- Also known as: Ramrang
- Born: Ramashreya Jha 11 August 1928
- Died: 1 January 2009 (aged 80)
- Genres: Indian classical music, Hindustani classical music
- Occupations: singer, composer, teacher
- Award: Sangeet Natak Akademi Award (2005)

= Ramashreya Jha =

Ramashreya Jha 'Ramrang' (11 August 1928 – 1 January 2009) was a distinguished composer, singer, scholar and teacher of Hindustani classical music. A disciple of Bholanath Bhatt, he was the head of the Department of Music in Allahabad University from 1980 to 1989, and composed Khayal under the pen name Ramrang. He was known for his deep knowledge, creative genius and his gifts as a teacher. His five-volume anthology Abhinava Geetanjali ranks high among the most influential works in Hindustani music. It contains critical analysis of ragas supplemented by numerous traditional and self-conceived compositions.
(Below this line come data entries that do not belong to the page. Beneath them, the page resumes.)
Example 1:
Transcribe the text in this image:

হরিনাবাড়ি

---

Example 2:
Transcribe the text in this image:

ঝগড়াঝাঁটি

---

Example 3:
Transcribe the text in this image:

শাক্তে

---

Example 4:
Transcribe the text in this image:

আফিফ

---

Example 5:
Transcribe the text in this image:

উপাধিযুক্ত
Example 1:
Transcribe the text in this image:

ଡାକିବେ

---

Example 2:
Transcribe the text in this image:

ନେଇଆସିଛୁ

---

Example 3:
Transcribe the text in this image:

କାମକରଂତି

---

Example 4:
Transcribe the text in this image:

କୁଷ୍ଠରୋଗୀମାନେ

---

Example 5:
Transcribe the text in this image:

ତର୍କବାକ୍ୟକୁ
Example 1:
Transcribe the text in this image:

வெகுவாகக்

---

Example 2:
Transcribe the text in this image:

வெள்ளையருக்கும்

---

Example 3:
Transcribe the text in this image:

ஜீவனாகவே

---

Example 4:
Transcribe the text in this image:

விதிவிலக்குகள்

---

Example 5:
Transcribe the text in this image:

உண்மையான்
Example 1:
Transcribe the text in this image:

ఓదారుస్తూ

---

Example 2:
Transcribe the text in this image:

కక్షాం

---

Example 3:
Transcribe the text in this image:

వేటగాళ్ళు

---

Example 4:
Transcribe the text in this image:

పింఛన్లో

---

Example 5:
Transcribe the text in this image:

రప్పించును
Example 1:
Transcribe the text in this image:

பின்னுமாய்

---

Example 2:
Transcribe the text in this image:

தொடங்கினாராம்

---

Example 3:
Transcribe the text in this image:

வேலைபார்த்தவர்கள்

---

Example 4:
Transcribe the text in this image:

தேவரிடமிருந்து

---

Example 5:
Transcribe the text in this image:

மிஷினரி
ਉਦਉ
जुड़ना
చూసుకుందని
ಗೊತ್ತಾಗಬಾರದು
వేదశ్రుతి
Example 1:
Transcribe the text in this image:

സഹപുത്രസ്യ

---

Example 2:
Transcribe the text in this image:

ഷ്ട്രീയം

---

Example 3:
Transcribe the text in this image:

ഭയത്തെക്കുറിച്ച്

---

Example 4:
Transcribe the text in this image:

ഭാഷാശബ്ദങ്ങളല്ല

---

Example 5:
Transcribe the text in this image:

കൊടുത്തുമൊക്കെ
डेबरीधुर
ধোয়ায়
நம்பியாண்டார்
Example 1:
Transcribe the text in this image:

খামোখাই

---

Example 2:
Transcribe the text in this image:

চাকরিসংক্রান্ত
==Early life and training==

He was born in Khajura village near Darbhanga in the Mithila region of Bihar. His father, Sukhdev Jha, and his uncle, Madhusudan Jha, were his early teachers. Subsequently, he learnt Dhrupad, Dhamar, Khayal, Thumri, Dadra, Tappa style of Hindustani classical from Pt. Bholanath Bhatt, while living at his ashram in Allahabad for 25 years. He also trained from B.N. Thakar of Allahabad and Habib Khan of Kirana gharana.

==Achievements==
Among the first to notice Jha-sahab's magnificent compositions and parlay them was the famous maestro, the late Jitendra Abhisheki, who sang and taught Ramrang's many compositions.

In 1968, he was appointed to the faculty of Allahabad University and later in 1980 promoted to the position of Head of the Music Department. This move by the university was in recognition of genuine merit because Ramrang held no formal college degrees. He retired from his active professorial duties in 1989.
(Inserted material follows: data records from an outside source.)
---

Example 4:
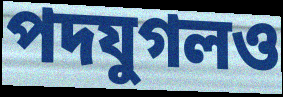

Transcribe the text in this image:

পদযুগলও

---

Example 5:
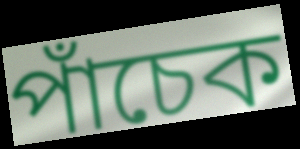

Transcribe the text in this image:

পাঁচেক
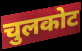
चुलकोट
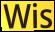
Wis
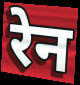
रेन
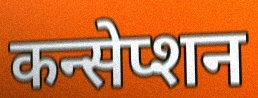
कन्सेप्शन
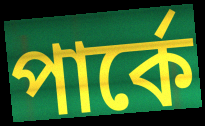
পার্কে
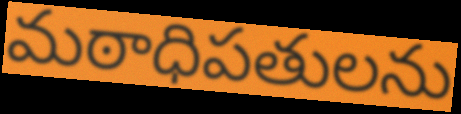
మఠాధిపతులను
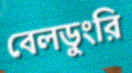
বেলডুংরি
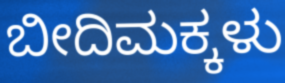
ಬೀದಿಮಕ್ಕಳು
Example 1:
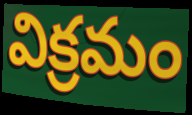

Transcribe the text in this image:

విక్రమం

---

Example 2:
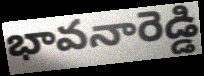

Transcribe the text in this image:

భావనారెడ్డి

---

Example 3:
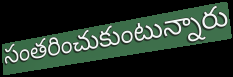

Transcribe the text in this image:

సంతరించుకుంటున్నారు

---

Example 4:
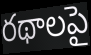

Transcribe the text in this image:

రథాలపై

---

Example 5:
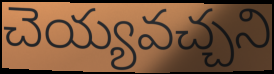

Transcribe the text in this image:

చెయ్యవచ్చని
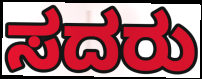
ಸದರು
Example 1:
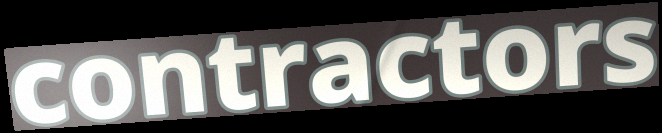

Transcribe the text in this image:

contractors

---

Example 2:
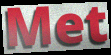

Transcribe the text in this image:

Met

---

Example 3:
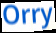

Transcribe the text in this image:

Orry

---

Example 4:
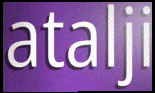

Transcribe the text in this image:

atalji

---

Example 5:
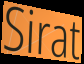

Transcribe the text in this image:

Sirat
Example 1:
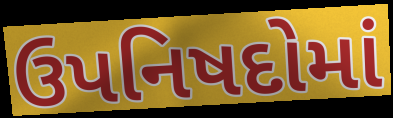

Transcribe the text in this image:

ઉપનિષદોમાં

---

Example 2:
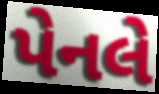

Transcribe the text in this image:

In 2005, Ramrang received the Sangeet Natak Akademi Award from Sangeet Natak Akademi, India's National Academy for Music, Dance and Drama. Ramrang died 1 January 2009, in Kolkata, India, due to complications following heart surgery.

Among his well-known disciples are Vidushi Kamla Bose, Shubha Mudgal, Kamala Bose Late Dr.Geeta Banerjee and Indrani Mukherjee.
.

==Works==
- Abhinav Geetanjali Vol. 1 to 5 (Hindi), Sangeet Sadan Prakashan. 2022. ASIN:B00LEAPI66.